1.3. Tujuan Penelitian 1.3.1 Tujuan Umum Untuk mengetahui hubungan motivasi dengan upaya pencegahan infeksi nosokomial di RSUP Haji Adam Malik Tahun 2016. 1.3.2 Tujuan Khusus 1. Untuk mengetahui motivasi perawat di RSUP Haji Adam Malik Tahun 2016. 2. Untuk mengetahui upaya pencegahan infeksi nosokomial di RSUP Haji Adam Malik tahun 2016 3. Untuk mengetahui hubungan motivasi perawat dengan upaya pencegahan infeksi nosokomial di RSUP Haji Adam Malik Tahun 2016 1.4. Hipotesis Penelitian 1. Tidak ada hubungan motivasi dengan upaya pencegahan infeksi nosokomial di RSUP Haji Adam Malik Tahun 2016. 2. Ada hubungan motivasi dengan upaya pencegahan infeksi nosokomial di RSUP Haji Adam Malik Tahun 2016.

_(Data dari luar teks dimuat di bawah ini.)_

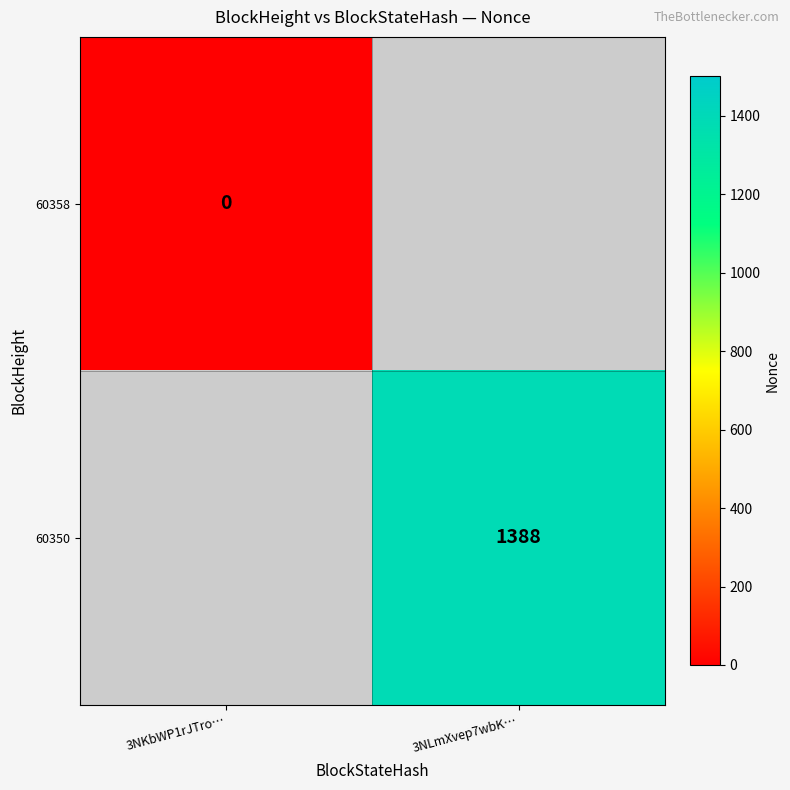

Which label corresponds to the largest value in the chart?

3NLmXvep7wbK…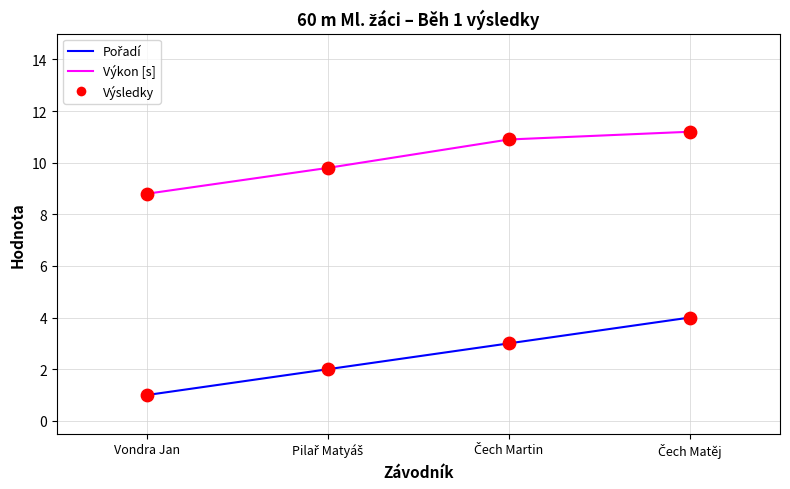

What is the difference between the maximum and second lowest values in the Výkon [s] series?

1.4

1.5. Manfaat Penelitian 1.5.1. Praktik Keperawatan Penelitian ini dapat berkontribusi terhadap praktik keperawatan terkait peran perawat dalam upaya pencegahan infeksi nosokomial pada pasien di rumah sakit adam malik medan. 1.5.2. Pendidikan Keperawatan Hasil Penelitian ini dapat dijadikan sebagai dasar pengembangan ilmu keperawatan terkait manajemen infeksi nosokomial dan bermanfaat bagi institusi pendidikan dalam mempersiapkan mahasiswa yang akan melaksanakan praktek di rumah sakit. 1.5.3. Penelitian Keperawatan Hasil penelitian ini diharapkan dapat mengembangkan riset keperawatan dimana data yang digunakan dalam penelitian ini dapat digunakan sebagai masukan untuk penelitian selanjutnya.